=== Section Start ===
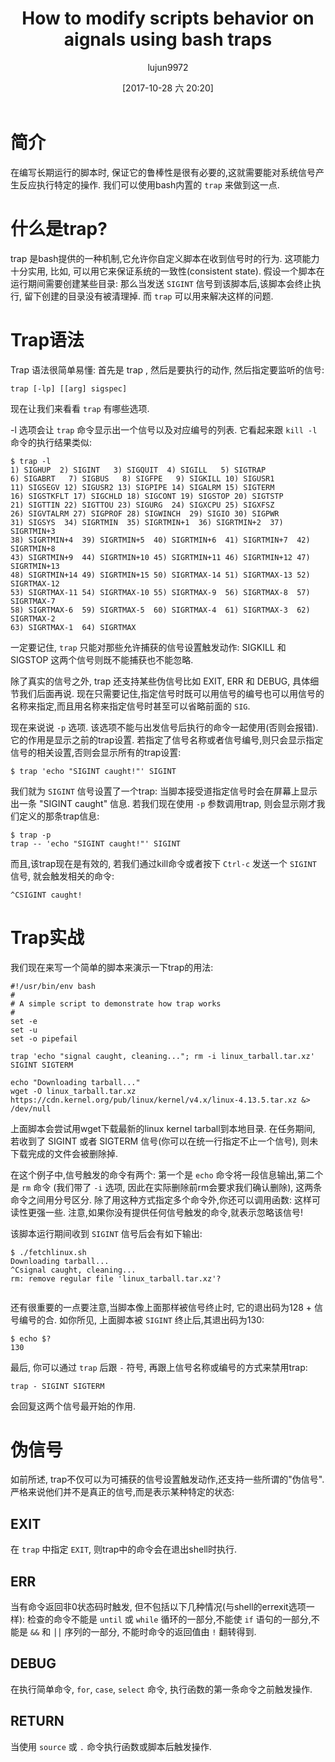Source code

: #+TITLE: How to modify scripts behavior on aignals using bash traps
#+URL: https://linuxconfig.org/how-to-modify-scripts-behavior-on-signals-using-bash-traps
#+AUTHOR: lujun9972
#+TAGS: raw
#+DATE: [2017-10-28 六 20:20]
#+LANGUAGE:  zh-CN
#+OPTIONS:  H:6 num:nil toc:t \n:nil ::t |:t ^:nil -:nil f:t *:t <:nil


* 简介

在编写长期运行的脚本时, 保证它的鲁棒性是很有必要的,这就需要能对系统信号产生反应执行特定的操作. 
我们可以使用bash内置的 =trap= 来做到这一点.

* 什么是trap?

trap 是bash提供的一种机制,它允许你自定义脚本在收到信号时的行为. 这项能力十分实用, 比如, 可以用它来保证系统的一致性(consistent state).
假设一个脚本在运行期间需要创建某些目录: 那么当发送 =SIGINT= 信号到该脚本后,该脚本会终止执行, 留下创建的目录没有被清理掉. 
而 =trap= 可以用来解决这样的问题.

* Trap语法

Trap 语法很简单易懂: 首先是 trap , 然后是要执行的动作, 然后指定要监听的信号:

#+BEGIN_SRC shell
  trap [-lp] [[arg] sigspec]
#+END_SRC

现在让我们来看看 =trap= 有哪些选项.

 -l 选项会让 =trap= 命令显示出一个信号以及对应编号的列表. 它看起来跟 =kill -l= 命令的执行结果类似:

#+BEGIN_EXAMPLE
  $ trap -l
  1) SIGHUP  2) SIGINT   3) SIGQUIT  4) SIGILL   5) SIGTRAP
  6) SIGABRT   7) SIGBUS   8) SIGFPE   9) SIGKILL 10) SIGUSR1
  11) SIGSEGV 12) SIGUSR2 13) SIGPIPE 14) SIGALRM 15) SIGTERM
  16) SIGSTKFLT 17) SIGCHLD 18) SIGCONT 19) SIGSTOP 20) SIGTSTP
  21) SIGTTIN 22) SIGTTOU 23) SIGURG  24) SIGXCPU 25) SIGXFSZ
  26) SIGVTALRM 27) SIGPROF 28) SIGWINCH  29) SIGIO 30) SIGPWR
  31) SIGSYS  34) SIGRTMIN  35) SIGRTMIN+1  36) SIGRTMIN+2  37) SIGRTMIN+3
  38) SIGRTMIN+4  39) SIGRTMIN+5  40) SIGRTMIN+6  41) SIGRTMIN+7  42) SIGRTMIN+8
  43) SIGRTMIN+9  44) SIGRTMIN+10 45) SIGRTMIN+11 46) SIGRTMIN+12 47) SIGRTMIN+13
  48) SIGRTMIN+14 49) SIGRTMIN+15 50) SIGRTMAX-14 51) SIGRTMAX-13 52) SIGRTMAX-12
  53) SIGRTMAX-11 54) SIGRTMAX-10 55) SIGRTMAX-9  56) SIGRTMAX-8  57) SIGRTMAX-7
  58) SIGRTMAX-6  59) SIGRTMAX-5  60) SIGRTMAX-4  61) SIGRTMAX-3  62) SIGRTMAX-2
  63) SIGRTMAX-1  64) SIGRTMAX
#+END_EXAMPLE

一定要记住, =trap= 只能对那些允许捕获的信号设置触发动作: SIGKILL 和 SIGSTOP 这两个信号则既不能捕获也不能忽略.

除了真实的信号之外, trap 还支持某些伪信号比如 EXIT, ERR 和 DEBUG, 具体细节我们后面再说. 
现在只需要记住,指定信号时既可以用信号的编号也可以用信号的名称来指定,而且用名称来指定信号时甚至可以省略前面的 =SIG=.

现在来说说 =-p= 选项. 该选项不能与出发信号后执行的命令一起使用(否则会报错). 它的作用是显示之前的trap设置. 
若指定了信号名称或者信号编号,则只会显示指定信号的相关设置,否则会显示所有的trap设置:

#+BEGIN_SRC shell
  $ trap 'echo "SIGINT caught!"' SIGINT
#+END_SRC

我们就为 =SIGINT= 信号设置了一个trap: 当脚本接受道指定信号时会在屏幕上显示出一条 "SIGINT caught" 信息. 
若我们现在使用 =-p= 参数调用trap, 则会显示刚才我们定义的那条trap信息:

#+BEGIN_EXAMPLE
  $ trap -p
  trap -- 'echo "SIGINT caught!"' SIGINT
#+END_EXAMPLE

而且,该trap现在是有效的, 若我们通过kill命令或者按下 =Ctrl-c= 发送一个 =SIGINT= 信号, 就会触发相关的命令:

#+BEGIN_EXAMPLE
  ^CSIGINT caught!
#+END_EXAMPLE

* Trap实战

我们现在来写一个简单的脚本来演示一下trap的用法:

#+BEGIN_SRC shell
  #!/usr/bin/env bash
  #
  # A simple script to demonstrate how trap works
  #
  set -e
  set -u
  set -o pipefail

  trap 'echo "signal caught, cleaning..."; rm -i linux_tarball.tar.xz' SIGINT SIGTERM

  echo "Downloading tarball..."
  wget -O linux_tarball.tar.xz https://cdn.kernel.org/pub/linux/kernel/v4.x/linux-4.13.5.tar.xz &> /dev/null
#+END_SRC

上面脚本会尝试用wget下载最新的linux kernel tarball到本地目录. 在任务期间, 若收到了 SIGINT 或者 SIGTERM 信号(你可以在统一行指定不止一个信号), 则未下载完成的文件会被删除掉.

在这个例子中,信号触发的命令有两个: 第一个是 =echo= 命令将一段信息输出,第二个是 =rm= 命令 (我们带了 =-i= 选项, 因此在实际删除前rm会要求我们确认删除), 这两条命令之间用分号区分.
除了用这种方式指定多个命令外,你还可以调用函数: 这样可读性更强一些.
注意,如果你没有提供任何信号触发的命令,就表示忽略该信号!

该脚本运行期间收到 =SIGINT= 信号后会有如下输出:

#+BEGIN_EXAMPLE
  $ ./fetchlinux.sh
  Downloading tarball...
  ^Csignal caught, cleaning...
  rm: remove regular file 'linux_tarball.tar.xz'?

#+END_EXAMPLE

还有很重要的一点要注意,当脚本像上面那样被信号终止时, 它的退出码为128 + 信号编号的合. 
如你所见, 上面脚本被 =SIGINT= 终止后,其退出码为130:

#+BEGIN_EXAMPLE
  $ echo $?
  130
#+END_EXAMPLE

最后, 你可以通过 =trap= 后跟 =-= 符号, 再跟上信号名称或编号的方式来禁用trap:

#+BEGIN_EXAMPLE
  trap - SIGINT SIGTERM
#+END_EXAMPLE

会回复这两个信号最开始的作用.

* 伪信号

如前所述, trap不仅可以为可捕获的信号设置触发动作,还支持一些所谓的"伪信号". 严格来说他们并不是真正的信号,而是表示某种特定的状态:

** EXIT

在 =trap= 中指定 =EXIT=, 则trap中的命令会在退出shell时执行.

** ERR

当有命令返回非0状态码时触发, 但不包括以下几种情况(与shell的errexit选项一样): 检查的命令不能是 =until= 或 =while= 循环的一部分,不能使 =if= 语句的一部分,不能是 =&&= 和 =⎪⎪= 序列的一部分, 不能时命令的返回值由 =!= 翻转得到.

** DEBUG

在执行简单命令, =for=, =case=, =select= 命令, 执行函数的第一条命令之前触发操作.

** RETURN

当使用 =source= 或 =.= 命令执行函数或脚本后触发操作.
=== Section End ===
Exercise directions -
Reprint the data verbatim, pictures excluded.

Response for this exercise -
Source code

: #+TITLE: How to modify scripts behavior on aignals using bash traps
#+URL: https://linuxconfig.org/how-to-modify-scripts-behavior-on-signals-using-bash-traps
#+AUTHOR: lujun9972
#+TAGS: raw
#+DATE: [2017-10-28 六 20:20]
#+LANGUAGE:  zh-CN
#+OPTIONS:  H:6 num:nil toc:t \n:nil ::t |:t ^:nil -:nil f:t *:t <:nil


* 简介

在编写长期运行的脚本时, 保证它的鲁棒性是很有必要的,这就需要能对系统信号产生反应执行特定的操作. 
我们可以使用bash内置的 =trap= 来做到这一点.

* 什么是trap?

trap 是bash提供的一种机制,它允许你自定义脚本在收到信号时的行为. 这项能力十分实用, 比如, 可以用它来保证系统的一致性(consistent state).
假设一个脚本在运行期间需要创建某些目录: 那么当发送 =SIGINT= 信号到该脚本后,该脚本会终止执行, 留下创建的目录没有被清理掉. 
而 =trap= 可以用来解决这样的问题.

* Trap语法

Trap 语法很简单易懂: 首先是 trap , 然后是要执行的动作, 然后指定要监听的信号:

#+BEGIN_SRC shell
  trap [-lp] [[arg] sigspec]
#+END_SRC

现在让我们来看看 =trap= 有哪些选项.

 -l 选项会让 =trap= 命令显示出一个信号以及对应编号的列表. 它看起来跟 =kill -l= 命令的执行结果类似:

#+BEGIN_EXAMPLE
  $ trap -l
  1) SIGHUP  2) SIGINT   3) SIGQUIT  4) SIGILL   5) SIGTRAP
  6) SIGABRT   7) SIGBUS   8) SIGFPE   9) SIGKILL 10) SIGUSR1
  11) SIGSEGV 12) SIGUSR2 13) SIGPIPE 14) SIGALRM 15) SIGTERM
  16) SIGSTKFLT 17) SIGCHLD 18) SIGCONT 19) SIGSTOP 20) SIGTSTP
  21) SIGTTIN 22) SIGTTOU 23) SIGURG  24) SIGXCPU 25) SIGXFSZ
  26) SIGVTALRM 27) SIGPROF 28) SIGWINCH  29) SIGIO 30) SIGPWR
  31) SIGSYS  34) SIGRTMIN  35) SIGRTMIN+1  36) SIGRTMIN+2  37) SIGRTMIN+3
  38) SIGRTMIN+4  39) SIGRTMIN+5  40) SIGRTMIN+6  41) SIGRTMIN+7  42) SIGRTMIN+8
  43) SIGRTMIN+9  44) SIGRTMIN+10 45) SIGRTMIN+11 46) SIGRTMIN+12 47) SIGRTMIN+13
  48) SIGRTMIN+14 49) SIGRTMIN+15 50) SIGRTMAX-14 51) SIGRTMAX-13 52) SIGRTMAX-12
  53) SIGRTMAX-11 54) SIGRTMAX-10 55) SIGRTMAX-9  56) SIGRTMAX-8  57) SIGRTMAX-7
  58) SIGRTMAX-6  59) SIGRTMAX-5  60) SIGRTMAX-4  61) SIGRTMAX-3  62) SIGRTMAX-2
  63) SIGRTMAX-1  64) SIGRTMAX
#+END_EXAMPLE

一定要记住, =trap= 只能对那些允许捕获的信号设置触发动作: SIGKILL 和 SIGSTOP 这两个信号则既不能捕获也不能忽略.

除了真实的信号之外, trap 还支持某些伪信号比如 EXIT, ERR 和 DEBUG, 具体细节我们后面再说. 
现在只需要记住,指定信号时既可以用信号的编号也可以用信号的名称来指定,而且用名称来指定信号时甚至可以省略前面的 =SIG=.

现在来说说 =-p= 选项. 该选项不能与出发信号后执行的命令一起使用(否则会报错). 它的作用是显示之前的trap设置. 
若指定了信号名称或者信号编号,则只会显示指定信号的相关设置,否则会显示所有的trap设置:

#+BEGIN_SRC shell
  $ trap 'echo "SIGINT caught!"' SIGINT
#+END_SRC

我们就为 =SIGINT= 信号设置了一个trap: 当脚本接受道指定信号时会在屏幕上显示出一条 "SIGINT caught" 信息. 
若我们现在使用 =-p= 参数调用trap, 则会显示刚才我们定义的那条trap信息:

#+BEGIN_EXAMPLE
  $ trap -p
  trap -- 'echo "SIGINT caught!"' SIGINT
#+END_EXAMPLE

而且,该trap现在是有效的, 若我们通过kill命令或者按下 =Ctrl-c= 发送一个 =SIGINT= 信号, 就会触发相关的命令:

#+BEGIN_EXAMPLE
  ^CSIGINT caught!
#+END_EXAMPLE

* Trap实战

我们现在来写一个简单的脚本来演示一下trap的用法:

#+BEGIN_SRC shell
  #!/usr/bin/env bash
  #
  # A simple script to demonstrate how trap works
  #
  set -e
  set -u
  set -o pipefail

  trap 'echo "signal caught, cleaning..."; rm -i linux_tarball.tar.xz' SIGINT SIGTERM

  echo "Downloading tarball..."
  wget -O linux_tarball.tar.xz https://cdn.kernel.org/pub/linux/kernel/v4.x/linux-4.13.5.tar.xz &> /dev/null
#+END_SRC

上面脚本会尝试用wget下载最新的linux kernel tarball到本地目录. 在任务期间, 若收到了 SIGINT 或者 SIGTERM 信号(你可以在统一行指定不止一个信号), 则未下载完成的文件会被删除掉.

在这个例子中,信号触发的命令有两个: 第一个是 =echo= 命令将一段信息输出,第二个是 =rm= 命令 (我们带了 =-i= 选项, 因此在实际删除前rm会要求我们确认删除), 这两条命令之间用分号区分.
除了用这种方式指定多个命令外,你还可以调用函数: 这样可读性更强一些.
注意,如果你没有提供任何信号触发的命令,就表示忽略该信号!

该脚本运行期间收到 =SIGINT= 信号后会有如下输出:

#+BEGIN_EXAMPLE
  $ ./fetchlinux.sh
  Downloading tarball...
  ^Csignal caught, cleaning...
  rm: remove regular file 'linux_tarball.tar.xz'?

#+END_EXAMPLE

还有很重要的一点要注意,当脚本像上面那样被信号终止时, 它的退出码为128 + 信号编号的合. 
如你所见, 上面脚本被 =SIGINT= 终止后,其退出码为130:

#+BEGIN_EXAMPLE
  $ echo $?
  130
#+END_EXAMPLE

最后, 你可以通过 =trap= 后跟 =-= 符号, 再跟上信号名称或编号的方式来禁用trap:

#+BEGIN_EXAMPLE
  trap - SIGINT SIGTERM
#+END_EXAMPLE

会回复这两个信号最开始的作用.

* 伪信号

如前所述, trap不仅可以为可捕获的信号设置触发动作,还支持一些所谓的"伪信号". 严格来说他们并不是真正的信号,而是表示某种特定的状态:

** EXIT

在 =trap= 中指定 =EXIT=, 则trap中的命令会在退出shell时执行.

** ERR

当有命令返回非0状态码时触发, 但不包括以下几种情况(与shell的errexit选项一样): 检查的命令不能是 =until= 或 =while= 循环的一部分,不能使 =if= 语句的一部分,不能是 =&&= 和 =⎪⎪= 序列的一部分, 不能时命令的返回值由 =!= 翻转得到.

** DEBUG

在执行简单命令, =for=, =case=, =select= 命令, 执行函数的第一条命令之前触发操作.

** RETURN

当使用 =source= 或 =.= 命令执行函数或脚本后触发操作.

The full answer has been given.